Она узнала кольцо своего мужа, подаренное ею Ластени.
Обморок мадам де Фержоль поверг в оцепенение гостей графа де Люда, до того они были изумлены. Однако из почтения, смешанного с неким страхом перед этой суровой женщиной, ни один из них не решился впоследствии заговорить с ней о ее внезапной слабости, свидетельствующей, что в жизни баронессы есть какая-то трагедия. Все языки были и остались немы. Придя после довольно продолжительного обморока в сознание, баронесса тем же вечером вернулась в Олонд. Ее вновь терзали мучительные, сродни разъедающим язвам, сомнения, и напрасно прикладывала она к своему изъязвленному сердцу болеутоляющие компрессы — кровотечения они не останавливали. Сердце баронессы точила новая язва: ее дочь, дочь благородного де Фержоля, могла полюбить вора — вора, который в конце концов отпилил себе ту самую руку, что была повинна в преступлениях… Разъедающий баронессу рак разрастался, и с ним нельзя было обойтись, как обходятся с раком телесным, которому жертвуют частью плоти ради целости остального, не пораженного недугом тела.
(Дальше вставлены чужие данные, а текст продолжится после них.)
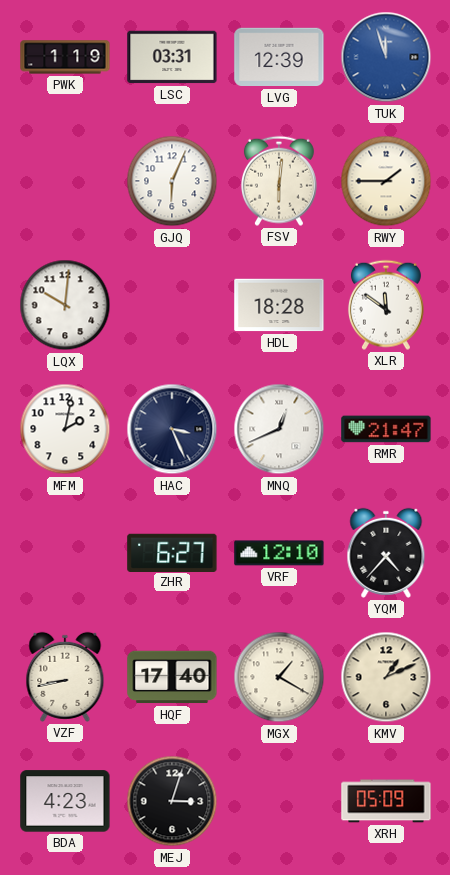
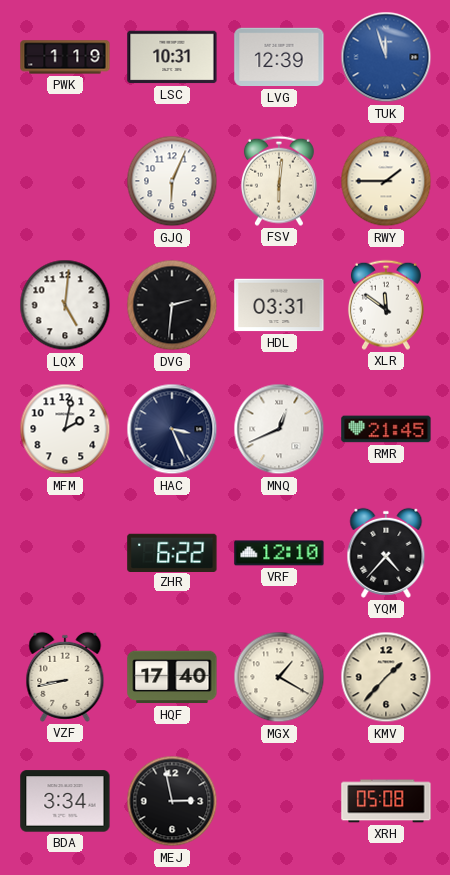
LSC: 03:31 -> 10:31
LQX: 10:01 -> 5:01
DVG: none -> 2:31
HDL: 18:28 -> 03:31
RMR: 21:47 -> 21:45
ZHR: 6:27 -> 6:22
KMV: 1:11 -> 1:37
BDA: 4:23 -> 3:34
MEJ: 3:03 -> 2:58
XRH: 05:09 -> 05:08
— Неужели мука моя никогда не кончится, Господи?! — простонала она. — Неужели боль моя будет вечной?
И, вцепившись себе в волосы, выдирая клочья их на впалых висках, мадам де Фержоль повалилась перед распятием, несчастная, распинаемая на кресте своих мук жертва. В эту минуту к ней вошла Агата, ее спутница на крестном пути, которой исполнилось уже восемьдесят пять лет, но, если бы можно было поддерживать силы горем, ей хватило бы его и до ста лет, и прошелестела едва слышным призрачным голосом:
— Преподобный отец-настоятель брикбекских траппистов просит принять его, сударыня.
— Проси, — ответила мадам де Фержоль.